_Work item_.
The expected answer is a copy of every line in the listing that has the word "pixels".

_Data under study_.
============================================================

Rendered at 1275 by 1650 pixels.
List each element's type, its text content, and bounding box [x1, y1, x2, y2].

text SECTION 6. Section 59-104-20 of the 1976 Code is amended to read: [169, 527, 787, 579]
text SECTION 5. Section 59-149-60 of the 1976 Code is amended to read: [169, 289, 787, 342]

============================================================

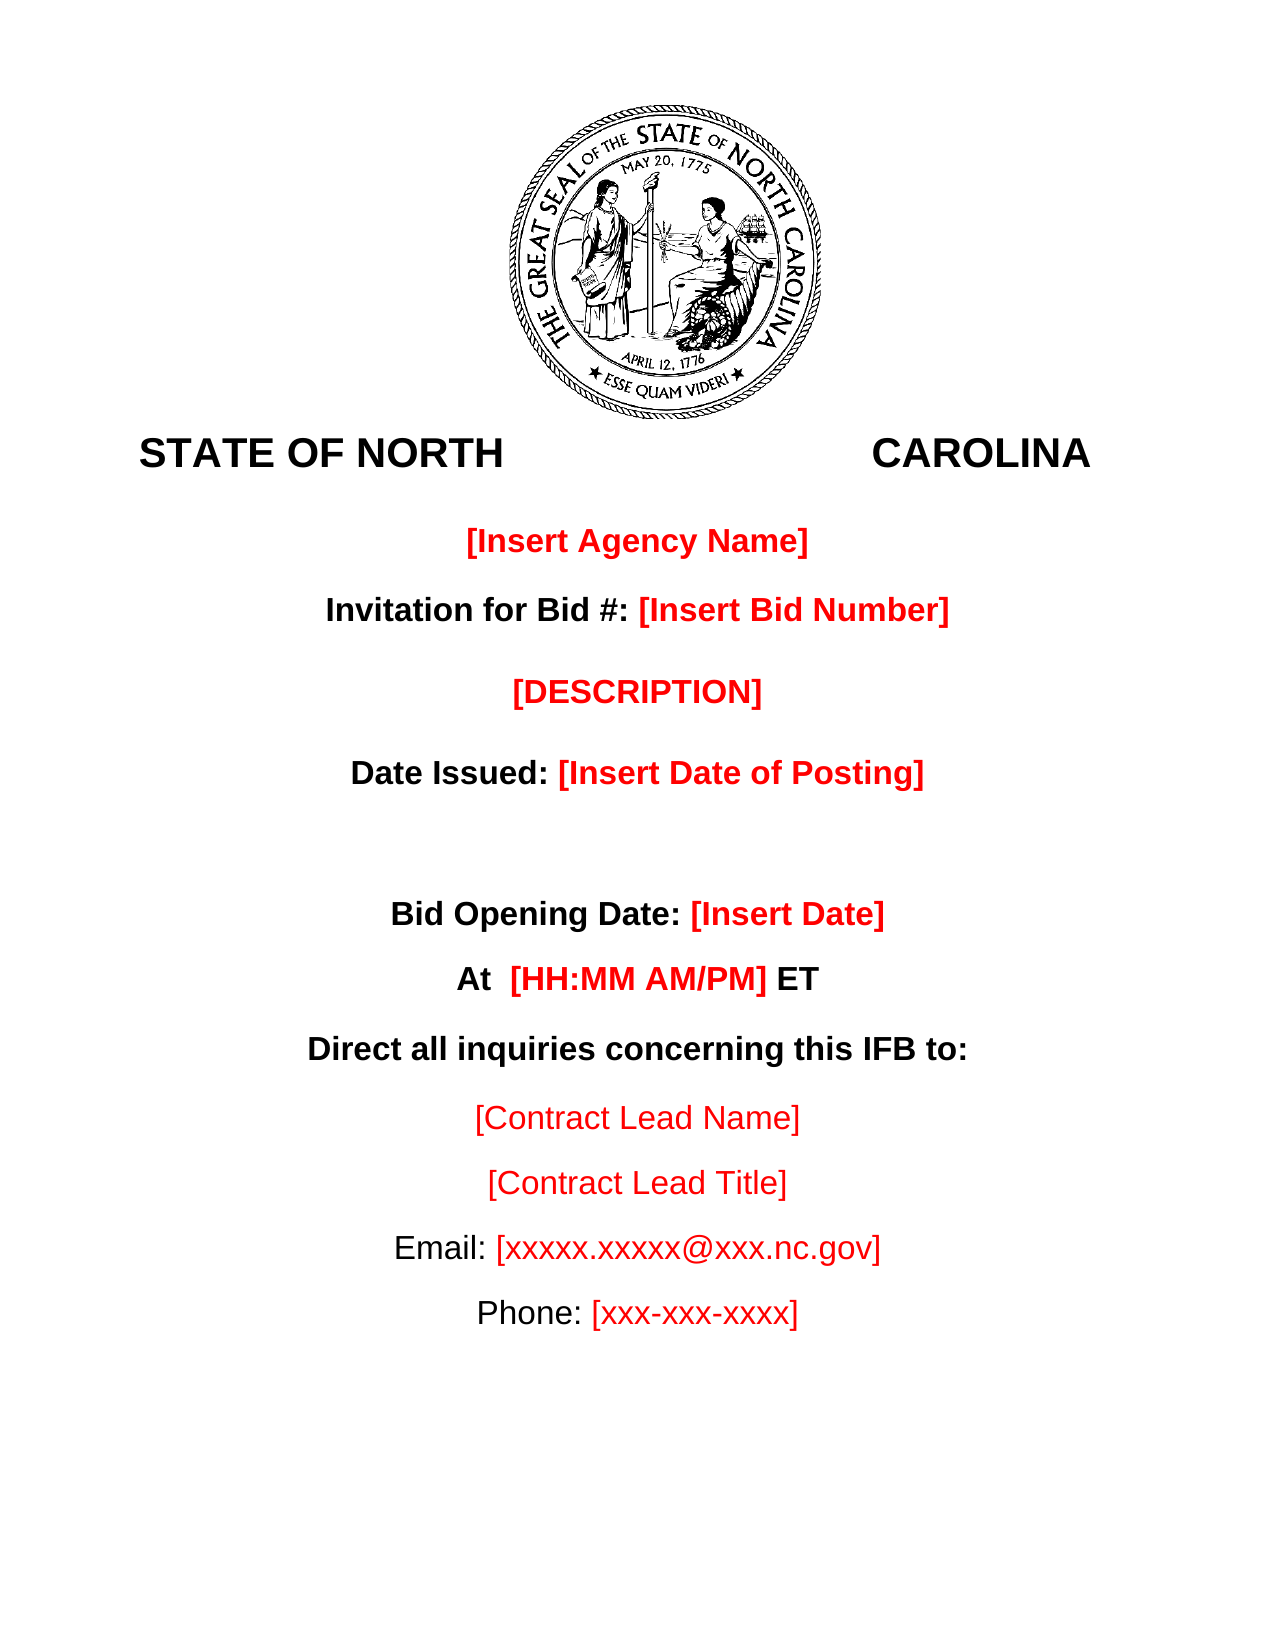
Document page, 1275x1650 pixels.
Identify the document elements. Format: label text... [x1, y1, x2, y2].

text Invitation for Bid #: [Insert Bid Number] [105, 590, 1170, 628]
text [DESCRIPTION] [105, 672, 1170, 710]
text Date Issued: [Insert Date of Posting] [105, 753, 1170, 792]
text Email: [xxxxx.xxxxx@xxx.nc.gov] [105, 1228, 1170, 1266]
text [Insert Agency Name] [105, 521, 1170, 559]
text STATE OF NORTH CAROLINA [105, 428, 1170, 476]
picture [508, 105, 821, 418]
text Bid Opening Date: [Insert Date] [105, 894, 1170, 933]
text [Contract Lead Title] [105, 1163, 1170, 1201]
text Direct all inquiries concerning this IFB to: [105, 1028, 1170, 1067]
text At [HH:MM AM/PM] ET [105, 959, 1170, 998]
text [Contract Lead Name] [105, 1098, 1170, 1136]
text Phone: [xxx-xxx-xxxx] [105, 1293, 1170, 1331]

============================================================

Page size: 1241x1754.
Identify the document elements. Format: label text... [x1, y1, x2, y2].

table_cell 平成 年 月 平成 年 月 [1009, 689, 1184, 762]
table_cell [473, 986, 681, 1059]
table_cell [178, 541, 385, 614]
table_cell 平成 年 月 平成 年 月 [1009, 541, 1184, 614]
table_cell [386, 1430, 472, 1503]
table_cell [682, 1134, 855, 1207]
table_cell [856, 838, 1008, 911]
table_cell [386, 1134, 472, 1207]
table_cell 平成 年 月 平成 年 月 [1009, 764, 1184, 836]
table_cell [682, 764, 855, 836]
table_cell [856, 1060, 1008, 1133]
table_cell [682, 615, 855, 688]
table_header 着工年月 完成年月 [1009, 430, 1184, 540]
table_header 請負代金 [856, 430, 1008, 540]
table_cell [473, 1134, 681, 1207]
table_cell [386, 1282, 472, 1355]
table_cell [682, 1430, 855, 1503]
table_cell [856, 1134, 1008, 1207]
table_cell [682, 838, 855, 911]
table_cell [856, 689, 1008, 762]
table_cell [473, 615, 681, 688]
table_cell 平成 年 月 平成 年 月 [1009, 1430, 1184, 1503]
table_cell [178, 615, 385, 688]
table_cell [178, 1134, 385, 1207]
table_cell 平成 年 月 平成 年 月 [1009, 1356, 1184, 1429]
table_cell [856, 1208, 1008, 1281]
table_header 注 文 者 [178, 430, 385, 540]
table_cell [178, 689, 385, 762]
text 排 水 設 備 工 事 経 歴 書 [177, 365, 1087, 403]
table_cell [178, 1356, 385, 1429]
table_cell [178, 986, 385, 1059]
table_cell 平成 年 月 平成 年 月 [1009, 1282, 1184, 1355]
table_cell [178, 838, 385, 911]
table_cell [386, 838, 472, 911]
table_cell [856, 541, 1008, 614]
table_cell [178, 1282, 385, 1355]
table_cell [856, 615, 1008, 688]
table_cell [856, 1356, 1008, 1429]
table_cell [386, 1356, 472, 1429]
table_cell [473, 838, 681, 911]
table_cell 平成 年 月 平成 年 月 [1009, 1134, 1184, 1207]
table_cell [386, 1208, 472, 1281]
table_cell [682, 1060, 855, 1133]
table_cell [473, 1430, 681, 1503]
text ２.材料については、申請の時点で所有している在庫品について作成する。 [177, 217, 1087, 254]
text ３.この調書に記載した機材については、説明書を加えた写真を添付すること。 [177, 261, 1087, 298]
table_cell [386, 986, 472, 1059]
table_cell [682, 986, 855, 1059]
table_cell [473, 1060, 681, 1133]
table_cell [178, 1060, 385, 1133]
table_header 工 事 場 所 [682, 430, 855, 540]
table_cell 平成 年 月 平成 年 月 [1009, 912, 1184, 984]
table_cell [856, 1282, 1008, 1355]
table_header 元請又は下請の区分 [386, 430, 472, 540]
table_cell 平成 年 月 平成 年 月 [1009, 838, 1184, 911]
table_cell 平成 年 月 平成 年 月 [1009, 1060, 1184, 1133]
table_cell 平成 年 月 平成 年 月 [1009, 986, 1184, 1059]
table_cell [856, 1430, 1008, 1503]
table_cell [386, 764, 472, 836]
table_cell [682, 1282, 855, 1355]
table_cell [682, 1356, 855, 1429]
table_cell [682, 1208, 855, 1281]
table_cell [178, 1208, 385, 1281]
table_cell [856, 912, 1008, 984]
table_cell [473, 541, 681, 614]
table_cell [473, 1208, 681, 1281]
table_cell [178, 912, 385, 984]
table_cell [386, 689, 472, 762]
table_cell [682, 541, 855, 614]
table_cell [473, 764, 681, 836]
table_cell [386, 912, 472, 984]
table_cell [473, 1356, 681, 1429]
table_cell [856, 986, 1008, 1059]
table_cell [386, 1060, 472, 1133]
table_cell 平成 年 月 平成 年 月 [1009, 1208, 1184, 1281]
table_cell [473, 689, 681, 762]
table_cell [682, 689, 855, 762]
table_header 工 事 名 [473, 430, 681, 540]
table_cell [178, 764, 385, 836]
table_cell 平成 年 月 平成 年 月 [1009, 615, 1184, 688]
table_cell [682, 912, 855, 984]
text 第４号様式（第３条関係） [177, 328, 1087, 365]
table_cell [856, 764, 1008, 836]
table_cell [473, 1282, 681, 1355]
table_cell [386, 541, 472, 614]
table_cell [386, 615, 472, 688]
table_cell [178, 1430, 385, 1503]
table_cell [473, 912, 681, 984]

============================================================

_Exercise output_.
Rendered at 1275 by 1650 pixels.
Document page, 1275x1650 pixels.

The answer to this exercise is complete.